A February 2017 Financial Times article reported concerns from fintechs that the European Banking Authority (EBA), which is jointly developing the technical standards and guidelines for PSD2 alongside national regulatory authorities, had been asked by banks to tighten the privacy and data-protection rules to prevent the abuse or loss of customer financial data. In a December 2016 newsletter on PSD2, UK law firm Mills & Reeve pointed to the EU’s General Data Protection Regulation, which they describe as being among the most stringent in the world. “How do you find the right balance between freeing up consumer account data to permit access to new applications, while protecting privacy adequately?” they ask.

While PSD2 seeks to promote greater competition, it also talks about “strengthening the security of payment transactions and the operations of payment services providers,” Andrea Enria, chairperson of the EBA, said in a speech at the 2017 Westminster Forum. Enria says PSD2 pursues a range of potentially competing objectives. “Fully achieving one may come at the cost of reducing the level of ambition on one or several of the others,” he noted. In the process of developing most of its mandates for PSD2, Enria says the EBA has had to make difficult trade-offs. “This has been quite a challenge,” he states, “but in none of the mandates has this been more evident than in the technical standards on strong customer authentication and common and secure communication.”

Exposing customer account information to multiple third parties, security experts readily admit, creates more touchpoints for fraud. “Does open banking introduce new risks? Yes. But we need to trust that banks will properly defend against these new risks,” says Peter McElwaine-Johnn, principal director of technology strategy at Accenture. “Banks are designing the security protocols implemented in open banking. If they’re not happy, it won’t go ahead.”

While a world of truly open banking with customer account data flowing seamlessly through a multitude of new, lower-cost applications is no doubt what the EU had in mind when it conceived PSD2, that almost utopian vision must be reconciled with the highly regulated, risk-averse world of mainstream banking, which is not inherently “open.”

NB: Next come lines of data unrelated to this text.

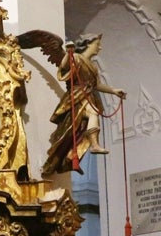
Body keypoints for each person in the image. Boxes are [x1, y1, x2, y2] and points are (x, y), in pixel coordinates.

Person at [44, 35, 126, 175]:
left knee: (83, 125)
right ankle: (84, 149)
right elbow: (64, 66)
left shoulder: (93, 67)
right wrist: (69, 53)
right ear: (88, 44)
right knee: (69, 132)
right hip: (76, 97)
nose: (99, 47)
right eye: (97, 44)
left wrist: (113, 91)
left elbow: (97, 85)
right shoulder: (76, 57)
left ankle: (89, 147)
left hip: (87, 96)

Exactly how the evolution toward open banking will play out is far from clear, say CapGemini and EFMA. Almost 54% of fintech companies and approximately 44% of banks surveyed for their World Retail Banking Report foreshadow a future in which banks and fintechs build cross-industry platforms with bundled, complementary services. “A less likely, but still plausible outcome,” say the report’s authors, “is that banks will continue to provide products and services, but leave distribution to fintechs or other new open platforms.” This has the potential to lower customer acquisition costs, they say, but raises issues related to branding and customer ownership. Unsurprisingly, almost half (47.8%) of fintechs predict this future scenario, compared to just 29% of banks.

With the adoption of PSD2, some form of open banking appears inevitable. In order to remain competitive with the fintech industry, Europe’s banks must either overcome their risk aversion to create the requisite technology or surrender outright to the elements of this brave new world.